Since the DDEM-38 meter outputs all
conductivity readings via a single RS232 serial connection, this meter
can be interfaced directly with a Trimble Pro-XRS GPS system. In
a similar manner, DDEM-38 meter can be interfaced with an on-board computer,
which in turn simultaneously communicates with a GPS system (to acquire
real-time location data along with the real-time conductivity data).
Both types of hardware interfacing techniques are currently used within
the local LCRSAN assessment programs.
|
The final component which must be
specified is the transport platform itself.
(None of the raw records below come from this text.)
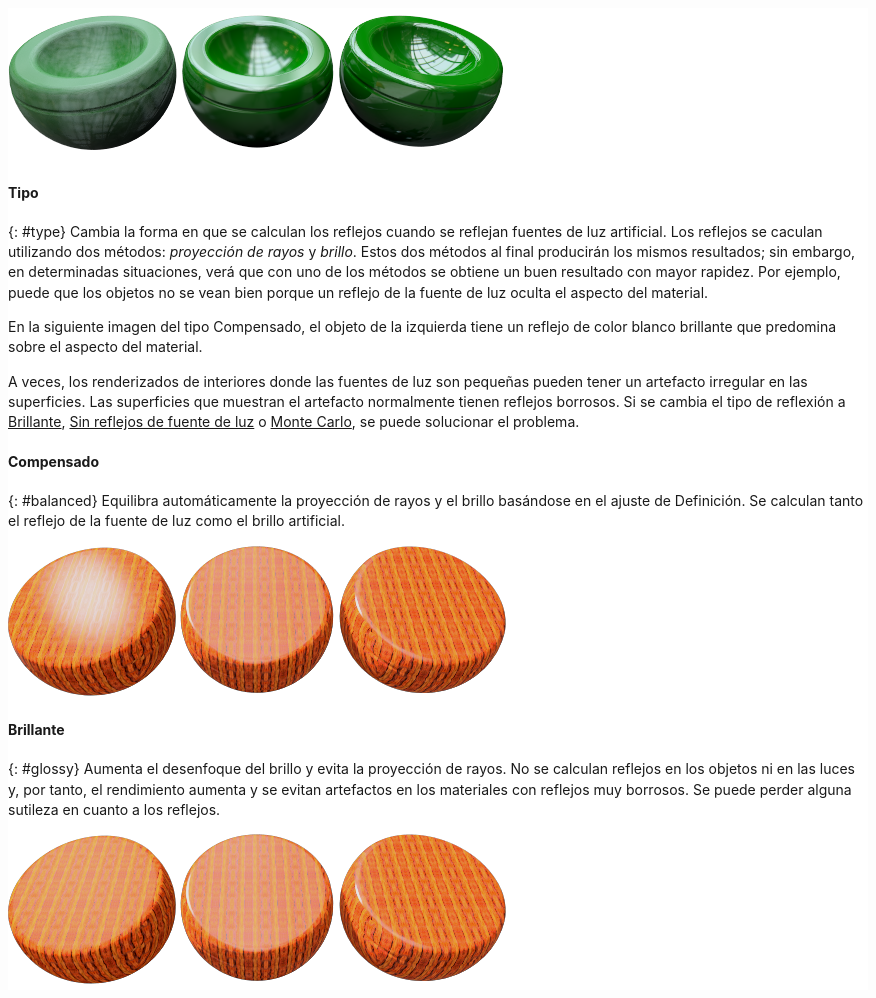 ![images/highlightsharpness.png](images/highlightsharpness.png)

#### Tipo
{: #type}
Cambia la forma en que se calculan los reflejos cuando se reflejan fuentes de luz artificial. Los reflejos se caculan utilizando dos métodos: *proyección de rayos* y *brillo*. Estos dos métodos al final producirán los mismos resultados; sin embargo, en determinadas situaciones, verá que con uno de los métodos se obtiene un buen resultado con mayor rapidez. Por ejemplo, puede que los objetos no se vean bien porque un reflejo de la fuente de luz oculta el aspecto del material.

En la siguiente imagen del tipo Compensado, el objeto de la izquierda tiene un reflejo de color blanco brillante que predomina sobre el aspecto del material.

A veces, los renderizados de interiores donde las fuentes de luz son pequeñas pueden tener un artefacto irregular en las superficies. Las superficies que muestran el artefacto normalmente tienen reflejos borrosos. Si se cambia el tipo de reflexión a [Brillante](advanced-material-properties-main.html#glossy), [Sin reflejos de fuente de luz](advanced-material-properties-main.html#no-light-source-reflection) o [Monte Carlo](advanced-material-properties-main.html#monte-carlo), se puede solucionar el problema.

#### Compensado
{: #balanced}
Equilibra automáticamente la proyección de rayos y el brillo basándose en el ajuste de Definición. Se calculan tanto el reflejo de la fuente de luz como el brillo artificial.

![images/highlightbalanced.png](images/highlightbalanced.png)

#### Brillante
{: #glossy}
Aumenta el desenfoque del brillo y evita la proyección de rayos. No se calculan reflejos en los objetos ni en las luces y, por tanto, el rendimiento aumenta y se evitan artefactos en los materiales con reflejos muy borrosos. Se puede perder alguna sutileza en cuanto a los reflejos.

![images/highlightglossy.png](images/highlightglossy.png)
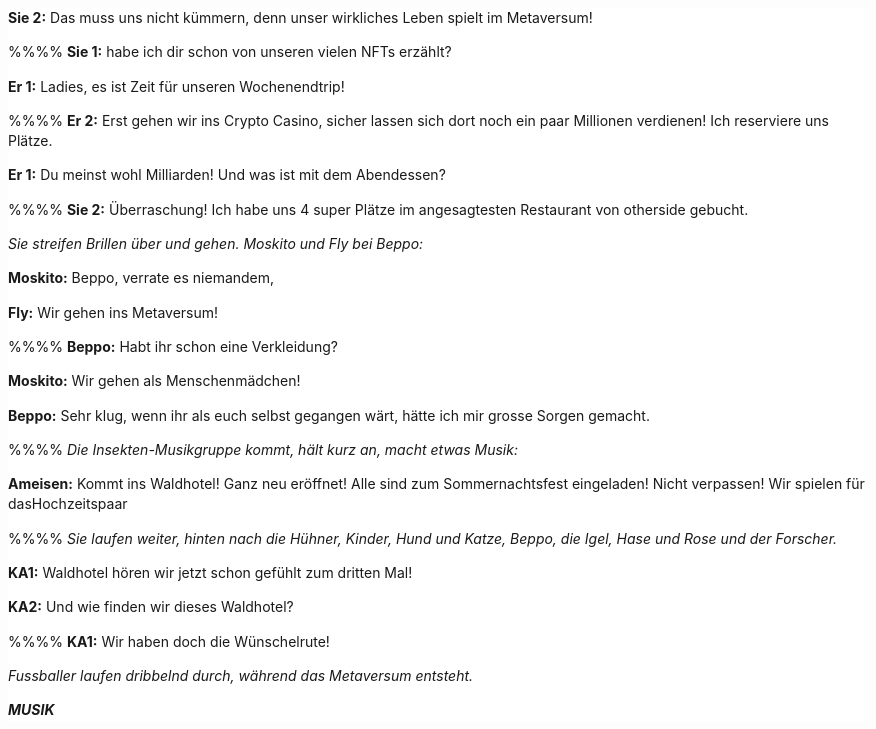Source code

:
**Sie 2:** Das muss uns nicht kümmern, denn unser wirkliches Leben spielt im Metaversum!


%%%%
**Sie 1:** habe ich dir schon von unseren vielen NFTs erzählt?


**Er 1:** Ladies, es ist Zeit für unseren Wochenendtrip!


%%%%
**Er 2:** Erst gehen wir ins Crypto Casino, sicher lassen sich dort noch ein paar Millionen verdienen! Ich reserviere uns Plätze.


**Er 1:** Du meinst wohl Milliarden! Und was ist mit dem Abendessen?


%%%%
**Sie 2:** Überraschung! Ich habe uns 4 super Plätze im angesagtesten Restaurant von otherside gebucht.


*Sie streifen Brillen über und gehen. Moskito und Fly bei Beppo:*

**Moskito:** Beppo, verrate es niemandem,

**Fly:** Wir gehen ins Metaversum!


%%%%
**Beppo:** Habt ihr schon eine Verkleidung?


**Moskito:** Wir gehen als Menschenmädchen!

**Beppo:** Sehr klug, wenn ihr als euch selbst gegangen wärt, hätte ich mir grosse Sorgen gemacht.


%%%%
*Die Insekten-Musikgruppe kommt, hält kurz an, macht etwas Musik:*


**Ameisen:** Kommt ins Waldhotel! Ganz neu eröffnet! Alle sind zum Sommernachtsfest eingeladen! Nicht verpassen! Wir spielen für dasHochzeitspaar


%%%%
*Sie laufen weiter, hinten nach die Hühner, Kinder, Hund und Katze, Beppo, die Igel, Hase und Rose und der Forscher.*


**KA1:** Waldhotel hören wir jetzt schon gefühlt zum dritten Mal!

**KA2:** Und wie finden wir dieses Waldhotel?


%%%%
**KA1:** Wir haben doch die Wünschelrute!


*Fussballer laufen dribbelnd durch, während das Metaversum entsteht.*

***MUSIK***

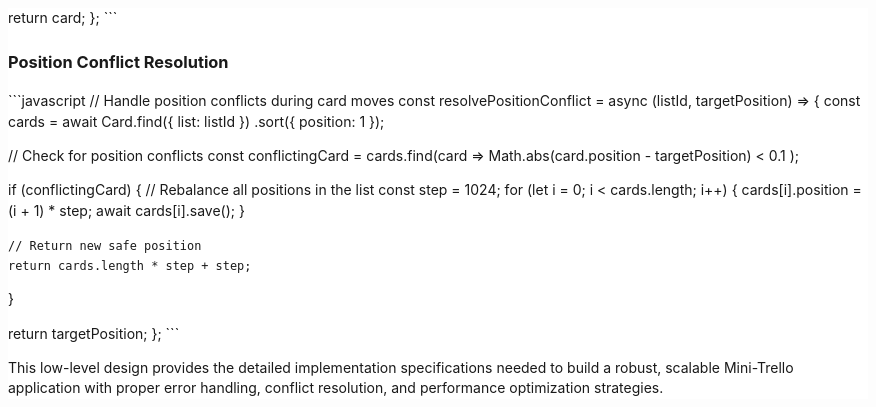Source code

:   return card;
};
\`\`\`

### Position Conflict Resolution
\`\`\`javascript
// Handle position conflicts during card moves
const resolvePositionConflict = async (listId, targetPosition) => {
  const cards = await Card.find({ list: listId })
    .sort({ position: 1 });
  
  // Check for position conflicts
  const conflictingCard = cards.find(card => 
    Math.abs(card.position - targetPosition) < 0.1
  );
  
  if (conflictingCard) {
    // Rebalance all positions in the list
    const step = 1024;
    for (let i = 0; i < cards.length; i++) {
      cards[i].position = (i + 1) * step;
      await cards[i].save();
    }
    
    // Return new safe position
    return cards.length * step + step;
  }
  
  return targetPosition;
};
\`\`\`

This low-level design provides the detailed implementation specifications needed to build a robust, scalable Mini-Trello application with proper error handling, conflict resolution, and performance optimization strategies.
Again, there are basically
two types of platforms in commercial use; motorized (i.e., self propelled)
systems and platforms which must be towed by an external vehicle.
The Mobile EM sensing systems developed by the George E. Brown Jr., Salinity
Laboratory and the Australian Cotton Research Institute are two examples
of motorized platforms (Rhoades, 1996; Triantafilis and McBratney, 1998).
Likewise, the Mobile Wenner four-electrode system and commercially available
Verris 3100 represent two examples of platforms which must be towed.
In most cases, motorized platforms tend to be more sophisticated, versatile,
and more expensive to develop than towable platforms.
The local LCRSAN assessment programs
currently employ both motorized and towable platforms. Examples of
two different motorized platform designs are shown below.
|
 The
Imperial Irrigation District MSCA system is shown to the left (Figure 3).
This system uses a motorized Spray Coup tractor to carry both a side mounted
hydraulic sampling rig and the DDEM-38 meter (contained within a swivle
mounted PVC tail attached to the back of the rig). An on-board computer
running custom Sandia Research survey data integration software controls
the acquisition of both the EM-38 and GPS survey readings. |
 The
Coachella Valley Resource Conservation District MSCA system is shown to
the right (Figure 4). This system usea a hydraulically driven Lee
Spray Trac to carry both a front mounted hydraulic sampling rig and the
DDEM-38 meter (carried in a rigid mounted PVC tail attached to the back
of the rig). In this MSCA system, a Trimble Pro-XRS GPS unit is used
to control the acquisition of both the EM-38 and GPS survey readings. |
Cited References:
Rhoades, J.D. 1996.
New assessment technology for the diagnosis and control of salinity in
irrigated lands. Proc. Int'l. Symp. on Develop. of Basic Technology for
Sustainable Agric. Under Saline Conditions, December 12, 1996, Tottori,
Japan. pp.1-9.
Triantafilis, J. and
A.B. McBratney. 1998. Development of a Mobile Electromagnetic
Sensing System for soil salinity assessment in irrigated cotton fields.
Proc. 9th Australian Cotton Growers Research Association conference, August
12-14, 1998, Broadbeach, Queensland, Australia. pp 61-64.